TEXT SECTION =

= Beginning of Section =

Overbite

Sight line From the living room through the dining room to the back door of the kitchen.

“What do you think about moving the door over a little?” He asked the question very gently. I guess I’d been pretty adamant about leaving things as built. Perhaps a notch or two above adamant. I think that’s why he just barely poked the bear.

I don’t know much about the history of architectural trends. I don’t know how homes were designed in 1915, what the fashion dictated. I do know that the window placement on the two sides of the center hall mirror each other. There are bays in the front rooms and twin trios of windows surrounded by the impressive frames in the middle rooms. The rooms themselves are not identical with an array of fireplaces, closets and some room transitions being archways versus doors.

I never noticed that the door between the dining room and kitchen was off center. I mean I knew, because of furniture placement, but I didn’t notice. The fact that there are non-standard nooks, bends or placements is part of the charm. Like the gap in Michael Strahan’s smile or Eva Mendes’ overbite, imperfections that are unique and memorable.

I’m obviously not a designer, trained in the beauty of symmetry. I’m not a mathematician seeking the beauty in a balanced equation. I’m not a quilter like my mother-in-law who made a coverlet that matched perfectly when folded. Although I can spy a double space in a sea of words, I sometimes forget how many scoops of coffee I put in the pot. I still add water and drink it. I’m okay with a little slop.

I had a very delightful colleague who would place four pens on her desk each morning. A red pen, a black pen, a green pen and a blue pen perfectly aligned, parallel to the edge of her desk, just above her blotter. She would remove the caps and carefully snap them to the top of the pens. Sometimes when I was meeting in her office, I would nonchalantly use one and return it haphazardly. She would reset it within about 45 seconds–even after she realized I was teasing her. She’d look up at me from above her glasses and underneath her curly bangs when she caught herself. We’d both laugh.

I don’t know where my pens are, and I have a lot of colors. I hang my kitchen utensils on any old empty hook. They don’t have a specific place to go. Sometimes I wear two different socks. My right eye is shaped a little different from my left eye. I’m randomly random.

I like things a little unbalanced–to have to solve a puzzle that may not have a neat solution.

The door stays off center. We won’t have a clear line to the back porch. I like that. That’s how the house was built. I’m centered by being a bit off-center, by imperfection.

So what makes an overbite a little cute?

The Blob

Our front yard started with a big honking For Sale sign (which I had The Spouse rip out of the ground as soon as we closed on the house because I didn’t want to give that idiot realtor even one second of advertisement) and a little bit of landscaping. There were two or three hostas, a few mounds of Sweet William and a small boxwood. The shrubbery was about two feet square and maybe eighteen inches tall.

Over the years the boxwood grew. The Spouse had a dull set of clippers he’d use to keep it in shape, but the plant was sneaky. It would always grow a little more than he trimmed. Slowly, it crowded out the hostas. It grew tall and wide, deep green and bushy. Grew being the key word.

I’m not sure when I started calling it The Blob. Maybe it was when I noticed that the hostas had been swallowed up.  The porch might have been next. But The Spouse was confident that he could control the creature. I was less certain. I didn’t like it. No, I did not like it one bit.

= End of Section =

MATERIAL SUPPLIED =
= Beginning of Section =

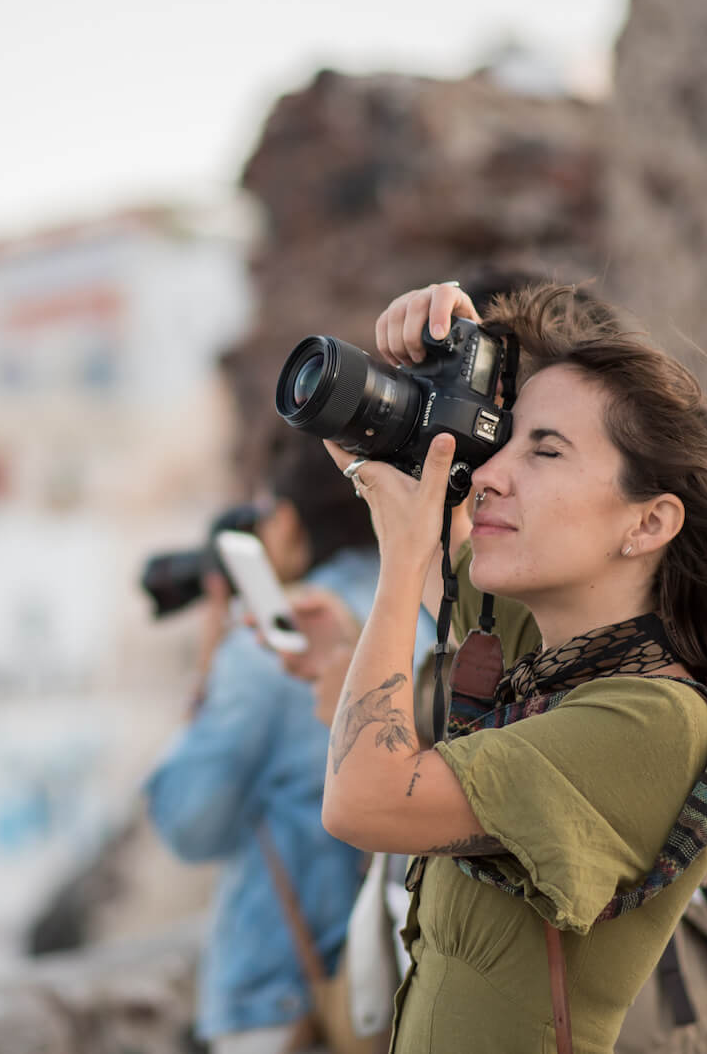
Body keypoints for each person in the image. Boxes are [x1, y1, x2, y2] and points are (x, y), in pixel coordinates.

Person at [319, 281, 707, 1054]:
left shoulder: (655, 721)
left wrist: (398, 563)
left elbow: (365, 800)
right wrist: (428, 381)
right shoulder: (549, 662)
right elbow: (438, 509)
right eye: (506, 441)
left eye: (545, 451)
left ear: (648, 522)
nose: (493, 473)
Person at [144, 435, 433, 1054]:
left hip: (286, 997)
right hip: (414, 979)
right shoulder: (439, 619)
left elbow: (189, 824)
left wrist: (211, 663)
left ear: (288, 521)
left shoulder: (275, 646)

= End of Section =
= Beginning of Section =

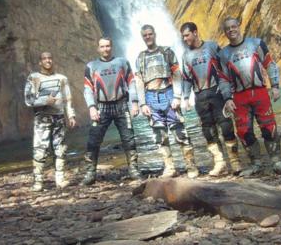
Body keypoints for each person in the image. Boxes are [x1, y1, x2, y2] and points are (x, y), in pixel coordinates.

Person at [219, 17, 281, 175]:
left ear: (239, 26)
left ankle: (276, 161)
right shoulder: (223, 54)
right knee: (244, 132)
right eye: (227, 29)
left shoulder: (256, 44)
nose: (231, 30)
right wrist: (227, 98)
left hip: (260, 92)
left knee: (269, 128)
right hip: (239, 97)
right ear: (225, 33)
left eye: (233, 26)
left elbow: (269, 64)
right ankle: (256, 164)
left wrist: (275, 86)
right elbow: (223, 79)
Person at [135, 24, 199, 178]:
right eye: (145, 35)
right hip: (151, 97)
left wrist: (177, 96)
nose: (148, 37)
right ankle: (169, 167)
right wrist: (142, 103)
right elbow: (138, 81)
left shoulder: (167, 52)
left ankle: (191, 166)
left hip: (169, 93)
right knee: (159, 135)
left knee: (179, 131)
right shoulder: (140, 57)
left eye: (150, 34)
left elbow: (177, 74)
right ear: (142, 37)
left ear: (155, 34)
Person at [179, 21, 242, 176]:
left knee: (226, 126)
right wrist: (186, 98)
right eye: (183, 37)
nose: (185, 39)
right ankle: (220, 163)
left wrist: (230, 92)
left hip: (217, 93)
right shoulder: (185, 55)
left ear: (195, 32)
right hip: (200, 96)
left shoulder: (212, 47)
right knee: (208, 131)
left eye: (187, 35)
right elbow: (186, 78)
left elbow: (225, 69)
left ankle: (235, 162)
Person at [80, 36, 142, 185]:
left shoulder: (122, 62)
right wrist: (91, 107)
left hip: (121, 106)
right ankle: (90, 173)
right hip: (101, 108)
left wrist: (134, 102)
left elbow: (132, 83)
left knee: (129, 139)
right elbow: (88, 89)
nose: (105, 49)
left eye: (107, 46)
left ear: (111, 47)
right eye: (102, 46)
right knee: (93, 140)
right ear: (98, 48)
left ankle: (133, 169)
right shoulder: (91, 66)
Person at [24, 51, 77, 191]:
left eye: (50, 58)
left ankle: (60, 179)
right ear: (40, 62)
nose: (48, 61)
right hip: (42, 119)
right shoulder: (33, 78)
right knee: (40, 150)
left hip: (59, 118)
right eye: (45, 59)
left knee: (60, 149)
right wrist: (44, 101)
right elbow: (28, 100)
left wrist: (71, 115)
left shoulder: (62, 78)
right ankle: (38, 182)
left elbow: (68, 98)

= End of Section =

EXERCISE =
In the home essay text, name every pen color the colleague lined up on her desk each morning. Rely only on the text; the entries play no part.

ANSWER =
Red, black, green, and blue.